Glecaprevir and pibrentasvir for 12 weeks for hepatitis C virus genotype 1 infection and prior direct-acting antiviral treatment

Abstract

Although direct-acting antiviral (DAA) therapies for chronic hepatitis C virus (HCV) infection have demonstrated high rates of sustained virologic response, virologic failure may still occur, potentially leading to the emergence of viral resistance, which can decrease the effectiveness of subsequent treatment. Treatment options for patients who failed previous DAA-containing regimens, particularly those with nonstructural protein 5A inhibitors, are limited and remain an area of unmet medical need. This phase 2, open-label study (MAGELLAN-1) evaluated the efficacy and safety of glecaprevir (GLE) + pibrentasvir (PIB) ± ribavirin (RBV) in HCV genotype 1-infected patients with prior virologic failure to HCV DAA-containing therapy. A total of 50 patients without cirrhosis were randomized to three arms: 200 mg GLE + 80 mg PIB (arm A), 300 mg GLE + 120 mg PIB with 800 mg once-daily RBV (arm B), or 300 mg GLE + 120 mg PIB without RBV (arm C). By intent-to-treat analysis, sustained virologic response at posttreatment week 12 was achieved in 100% (6/6, 95% confidence interval 61-100), 95% (21/22, 95% confidence interval 78-99), and 86% (19/22, 95% confidence interval 67-95) of patients in arms A, B, and C, respectively. Virologic failure occurred in no patients in arm A and in 1 patient each in arms B and C (two patients were lost to follow-up in arm C). The majority of adverse events were mild in severity; no serious adverse events related to study drug and no relevant laboratory abnormalities in alanine aminotransferase, total bilirubin, or hemoglobin were observed.

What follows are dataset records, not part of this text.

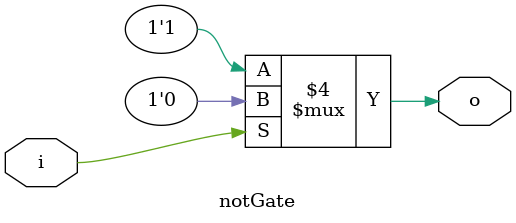
<source format=sv>


module tb_not;
  reg i;
  wire o;
  initial begin
    $dumpfile("dump.vcd");
    $dumpvars(1, tb_not);
    #00 i = 0;
    #10 i = 1;
    #10 i = 0;
    #10 i = 1;
    #10 $stop;
  end
  notGate U1(o, i);
endmodule

// Design

module notGate(output reg o, input i);
  always @ (i) begin
    if (i == 0)
      #1 o = 1;
    else
      #1 o = 0;
  end
endmodule

// Code by arcenter
// https://github.com/arcenter/UniCode/

</source>
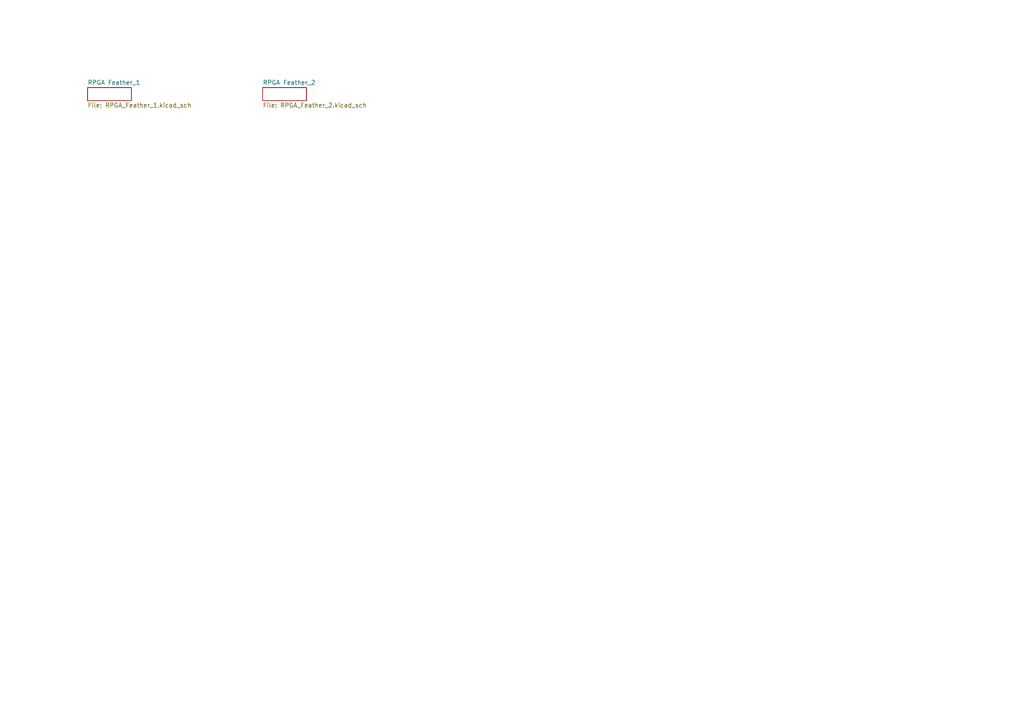
<source format=kicad_sch>
(kicad_sch
	(version 20231120)
	(generator "eeschema")
	(generator_version "8.0")
	(uuid "52cad863-8501-4814-80d5-ecab059483b4")
	(paper "A4")
	(lib_symbols)
	(sheet
		(at 25.4 25.4)
		(size 12.7 3.81)
		(fields_autoplaced yes)
		(stroke
			(width 0)
			(type solid)
		)
		(fill
			(color 0 0 0 0.0000)
		)
		(uuid "9ff83c66-3f9d-4bb1-bfd2-69b25cf6c363")
		(property "Sheetname" "RPGA Feather_1"
			(at 25.4 24.6884 0)
			(effects
				(font
					(size 1.27 1.27)
				)
				(justify left bottom)
			)
		)
		(property "Sheetfile" "RPGA_Feather_1.kicad_sch"
			(at 25.4 29.7946 0)
			(effects
				(font
					(size 1.27 1.27)
				)
				(justify left top)
			)
		)
		(instances
			(project "RPGA Feather"
				(path "/52cad863-8501-4814-80d5-ecab059483b4"
					(page "1")
				)
			)
		)
	)
	(sheet
		(at 76.2 25.4)
		(size 12.7 3.81)
		(fields_autoplaced yes)
		(stroke
			(width 0)
			(type solid)
		)
		(fill
			(color 0 0 0 0.0000)
		)
		(uuid "bfe0a541-4dc6-46a7-a52f-5495a9886414")
		(property "Sheetname" "RPGA Feather_2"
			(at 76.2 24.6884 0)
			(effects
				(font
					(size 1.27 1.27)
				)
				(justify left bottom)
			)
		)
		(property "Sheetfile" "RPGA_Feather_2.kicad_sch"
			(at 76.2 29.7946 0)
			(effects
				(font
					(size 1.27 1.27)
				)
				(justify left top)
			)
		)
		(instances
			(project "RPGA Feather"
				(path "/52cad863-8501-4814-80d5-ecab059483b4"
					(page "2")
				)
			)
		)
	)
	(sheet_instances
		(path "/"
			(page "1")
		)
	)
)
</source>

Conclusion: The combination of GLE and PIB was highly efficacious and well tolerated in patients with HCV genotype 1 infection and prior failure of DAA-containing therapy; RBV coadministration did not improve efficacy. (Hepatology 2017;66:389-397).

Figure 1

MAGELLAN‐1, part 1, clinical trial design schematic. In part 1 of the MAGELLAN‐1 study, patients were randomized 1:1:1 into three treatment arms, stratified by HCV subtype (1b or non‐1b) and previous DAA classification (NS5A inhibitor–experienced, NS3/4A PI–experienced but NS5A inhibitor‐naive, or other). Enrollment in arm A was halted by protocol amendment after 6 patients were randomized to that arm (see Materials and Methods). In total, 50 patients were enrolled to receive GLE + PIB ± RBV, once daily, for 12 weeks. The primary endpoint was the proportion of patients with SVR12.

Figure 2

Sustained virologic response in the ITT and mITT populations. Individual SVR12 rates for arm A (blue), arm B (green), and arm C (gray‐blue) are shown for the ITT and mITT populations. The ITT population was all patients that received at least one dose of study drug (n = 50), while the mITT population excluded all patients who did not achieve SVR for reasons other than virologic failure. Whiskers represent the 95% CI using the Wilson score method. Both patients lost to follow‐up had nondetectable HCV RNA at posttreatment week 8. Abbreviation: LTFU, lost‐to‐follow‐up.